Work task – Every line from the one with "or from players" to the end of the entries, both included, is to be copied exactly; the other lines stay out.

Extracted records –
┄┄┄┄┄┄
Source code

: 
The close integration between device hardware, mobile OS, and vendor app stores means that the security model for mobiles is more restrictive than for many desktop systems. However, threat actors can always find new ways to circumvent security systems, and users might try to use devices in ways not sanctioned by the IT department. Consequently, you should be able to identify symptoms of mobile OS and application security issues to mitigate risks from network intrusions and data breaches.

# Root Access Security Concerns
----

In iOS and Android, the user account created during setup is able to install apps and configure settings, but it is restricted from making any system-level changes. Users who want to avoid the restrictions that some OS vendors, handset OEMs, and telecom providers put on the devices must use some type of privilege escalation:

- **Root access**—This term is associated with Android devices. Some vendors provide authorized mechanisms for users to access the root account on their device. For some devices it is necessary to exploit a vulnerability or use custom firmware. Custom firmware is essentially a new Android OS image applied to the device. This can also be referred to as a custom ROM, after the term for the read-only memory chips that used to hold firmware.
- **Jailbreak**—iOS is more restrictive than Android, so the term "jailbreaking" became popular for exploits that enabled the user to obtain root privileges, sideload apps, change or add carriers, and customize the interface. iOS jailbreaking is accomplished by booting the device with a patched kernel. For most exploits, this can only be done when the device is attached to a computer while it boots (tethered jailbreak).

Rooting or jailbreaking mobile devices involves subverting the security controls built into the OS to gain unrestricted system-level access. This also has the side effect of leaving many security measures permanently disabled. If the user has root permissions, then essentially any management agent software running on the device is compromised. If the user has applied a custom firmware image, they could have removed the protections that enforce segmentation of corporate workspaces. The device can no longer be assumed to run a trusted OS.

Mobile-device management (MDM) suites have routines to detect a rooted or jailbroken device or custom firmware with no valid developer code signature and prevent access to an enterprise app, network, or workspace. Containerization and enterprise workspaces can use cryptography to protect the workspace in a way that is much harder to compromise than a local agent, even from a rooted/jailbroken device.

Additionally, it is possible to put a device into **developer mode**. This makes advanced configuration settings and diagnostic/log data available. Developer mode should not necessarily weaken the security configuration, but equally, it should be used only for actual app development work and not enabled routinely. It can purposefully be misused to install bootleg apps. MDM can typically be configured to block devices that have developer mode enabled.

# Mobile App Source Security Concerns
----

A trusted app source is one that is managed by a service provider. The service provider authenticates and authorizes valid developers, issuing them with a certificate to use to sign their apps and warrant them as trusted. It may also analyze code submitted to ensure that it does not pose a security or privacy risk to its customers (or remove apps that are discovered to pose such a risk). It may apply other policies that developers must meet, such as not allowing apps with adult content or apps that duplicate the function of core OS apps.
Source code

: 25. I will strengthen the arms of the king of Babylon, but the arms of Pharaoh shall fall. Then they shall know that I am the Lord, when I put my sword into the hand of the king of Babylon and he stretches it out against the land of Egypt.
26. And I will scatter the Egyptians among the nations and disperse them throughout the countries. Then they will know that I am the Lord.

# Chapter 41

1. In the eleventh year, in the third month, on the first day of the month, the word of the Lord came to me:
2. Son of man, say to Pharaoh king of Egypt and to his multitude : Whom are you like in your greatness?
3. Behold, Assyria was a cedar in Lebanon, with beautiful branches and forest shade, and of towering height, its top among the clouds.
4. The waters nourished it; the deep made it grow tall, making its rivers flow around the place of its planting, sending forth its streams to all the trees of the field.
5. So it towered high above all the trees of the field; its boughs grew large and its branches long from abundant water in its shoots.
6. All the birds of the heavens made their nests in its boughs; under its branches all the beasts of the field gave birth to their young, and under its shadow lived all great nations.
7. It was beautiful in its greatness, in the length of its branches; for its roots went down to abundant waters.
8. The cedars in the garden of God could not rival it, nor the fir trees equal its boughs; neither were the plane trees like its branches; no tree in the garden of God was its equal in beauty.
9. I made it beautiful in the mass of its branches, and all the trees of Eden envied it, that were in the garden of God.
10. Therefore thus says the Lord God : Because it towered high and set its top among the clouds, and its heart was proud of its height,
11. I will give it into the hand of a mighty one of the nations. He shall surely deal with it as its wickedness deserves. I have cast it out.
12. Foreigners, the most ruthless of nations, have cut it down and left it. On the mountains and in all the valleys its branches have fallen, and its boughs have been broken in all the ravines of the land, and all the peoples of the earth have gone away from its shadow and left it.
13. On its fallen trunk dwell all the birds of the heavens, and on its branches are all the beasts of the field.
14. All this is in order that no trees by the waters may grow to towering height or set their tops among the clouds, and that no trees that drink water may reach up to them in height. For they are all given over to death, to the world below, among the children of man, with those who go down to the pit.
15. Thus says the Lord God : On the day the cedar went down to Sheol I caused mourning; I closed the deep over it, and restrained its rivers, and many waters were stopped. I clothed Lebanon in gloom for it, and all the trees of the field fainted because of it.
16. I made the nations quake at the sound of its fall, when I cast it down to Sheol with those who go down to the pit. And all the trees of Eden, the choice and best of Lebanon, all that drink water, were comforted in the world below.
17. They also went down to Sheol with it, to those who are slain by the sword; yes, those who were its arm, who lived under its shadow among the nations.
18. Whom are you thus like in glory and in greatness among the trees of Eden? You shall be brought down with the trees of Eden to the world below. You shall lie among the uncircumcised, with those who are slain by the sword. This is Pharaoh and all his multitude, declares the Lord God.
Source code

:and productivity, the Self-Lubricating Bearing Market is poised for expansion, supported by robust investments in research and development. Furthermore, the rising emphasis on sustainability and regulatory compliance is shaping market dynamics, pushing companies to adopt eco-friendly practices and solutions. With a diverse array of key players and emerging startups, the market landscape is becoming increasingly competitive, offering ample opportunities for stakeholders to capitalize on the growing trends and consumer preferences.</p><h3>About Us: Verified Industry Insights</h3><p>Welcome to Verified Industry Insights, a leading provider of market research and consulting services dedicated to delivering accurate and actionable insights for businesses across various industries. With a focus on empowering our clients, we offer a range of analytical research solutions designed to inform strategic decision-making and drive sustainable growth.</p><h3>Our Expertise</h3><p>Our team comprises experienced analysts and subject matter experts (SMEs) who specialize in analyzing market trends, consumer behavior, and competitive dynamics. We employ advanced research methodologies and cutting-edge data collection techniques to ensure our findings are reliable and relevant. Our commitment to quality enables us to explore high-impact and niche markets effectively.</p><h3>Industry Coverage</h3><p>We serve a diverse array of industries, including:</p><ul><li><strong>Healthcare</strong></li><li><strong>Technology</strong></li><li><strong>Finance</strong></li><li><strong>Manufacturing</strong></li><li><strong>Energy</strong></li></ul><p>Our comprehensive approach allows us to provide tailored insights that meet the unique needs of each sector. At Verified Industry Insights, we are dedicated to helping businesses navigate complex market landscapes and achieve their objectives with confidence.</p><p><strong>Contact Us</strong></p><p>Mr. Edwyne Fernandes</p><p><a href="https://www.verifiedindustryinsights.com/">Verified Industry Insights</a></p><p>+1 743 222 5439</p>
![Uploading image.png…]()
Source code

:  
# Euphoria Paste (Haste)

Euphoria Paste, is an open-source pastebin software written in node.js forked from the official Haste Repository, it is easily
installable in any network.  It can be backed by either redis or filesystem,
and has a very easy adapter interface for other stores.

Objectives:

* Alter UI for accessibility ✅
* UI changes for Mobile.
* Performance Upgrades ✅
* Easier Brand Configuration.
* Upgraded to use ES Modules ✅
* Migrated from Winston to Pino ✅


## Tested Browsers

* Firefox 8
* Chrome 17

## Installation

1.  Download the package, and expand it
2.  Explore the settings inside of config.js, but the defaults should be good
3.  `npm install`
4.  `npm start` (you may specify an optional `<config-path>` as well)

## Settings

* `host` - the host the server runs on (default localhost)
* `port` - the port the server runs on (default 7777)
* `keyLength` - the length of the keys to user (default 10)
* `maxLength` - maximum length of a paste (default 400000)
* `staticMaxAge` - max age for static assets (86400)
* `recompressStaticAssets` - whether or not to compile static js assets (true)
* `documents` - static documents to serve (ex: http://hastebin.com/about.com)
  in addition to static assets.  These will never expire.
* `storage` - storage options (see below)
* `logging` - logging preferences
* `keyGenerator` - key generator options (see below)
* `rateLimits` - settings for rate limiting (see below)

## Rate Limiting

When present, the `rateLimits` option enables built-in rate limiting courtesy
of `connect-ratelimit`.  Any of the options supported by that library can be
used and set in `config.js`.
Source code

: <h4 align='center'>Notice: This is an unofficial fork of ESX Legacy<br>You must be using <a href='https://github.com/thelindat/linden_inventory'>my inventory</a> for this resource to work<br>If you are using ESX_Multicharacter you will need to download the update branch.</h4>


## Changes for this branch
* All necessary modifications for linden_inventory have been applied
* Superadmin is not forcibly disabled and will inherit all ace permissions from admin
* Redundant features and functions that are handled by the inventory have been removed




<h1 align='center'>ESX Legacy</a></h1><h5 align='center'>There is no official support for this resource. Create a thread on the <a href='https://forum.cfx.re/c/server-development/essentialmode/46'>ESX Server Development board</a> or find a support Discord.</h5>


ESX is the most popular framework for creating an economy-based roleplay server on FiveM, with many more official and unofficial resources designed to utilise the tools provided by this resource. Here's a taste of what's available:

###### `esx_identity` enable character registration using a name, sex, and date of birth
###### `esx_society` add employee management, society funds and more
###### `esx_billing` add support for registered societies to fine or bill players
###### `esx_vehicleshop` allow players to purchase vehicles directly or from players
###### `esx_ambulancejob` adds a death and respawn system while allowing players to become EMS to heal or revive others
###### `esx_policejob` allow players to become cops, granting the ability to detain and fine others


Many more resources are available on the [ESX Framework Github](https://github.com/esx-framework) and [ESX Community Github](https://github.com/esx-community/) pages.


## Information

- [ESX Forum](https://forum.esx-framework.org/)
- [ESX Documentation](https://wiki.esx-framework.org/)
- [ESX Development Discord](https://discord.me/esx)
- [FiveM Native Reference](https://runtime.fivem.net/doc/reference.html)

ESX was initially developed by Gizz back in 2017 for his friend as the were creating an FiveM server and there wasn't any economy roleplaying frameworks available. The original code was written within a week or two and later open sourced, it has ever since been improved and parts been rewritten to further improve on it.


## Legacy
┄┄┄┄┄┄
Exercise response –
###### `esx_vehicleshop` allow players to purchase vehicles directly or from players
###### `esx_ambulancejob` adds a death and respawn system while allowing players to become EMS to heal or revive others
###### `esx_policejob` allow players to become cops, granting the ability to detain and fine others


Many more resources are available on the [ESX Framework Github](https://github.com/esx-framework) and [ESX Community Github](https://github.com/esx-community/) pages.


## Information

- [ESX Forum](https://forum.esx-framework.org/)
- [ESX Documentation](https://wiki.esx-framework.org/)
- [ESX Development Discord](https://discord.me/esx)
- [FiveM Native Reference](https://runtime.fivem.net/doc/reference.html)

ESX was initially developed by Gizz back in 2017 for his friend as the were creating an FiveM server and there wasn't any economy roleplaying frameworks available. The original code was written within a week or two and later open sourced, it has ever since been improved and parts been rewritten to further improve on it.


## Legacy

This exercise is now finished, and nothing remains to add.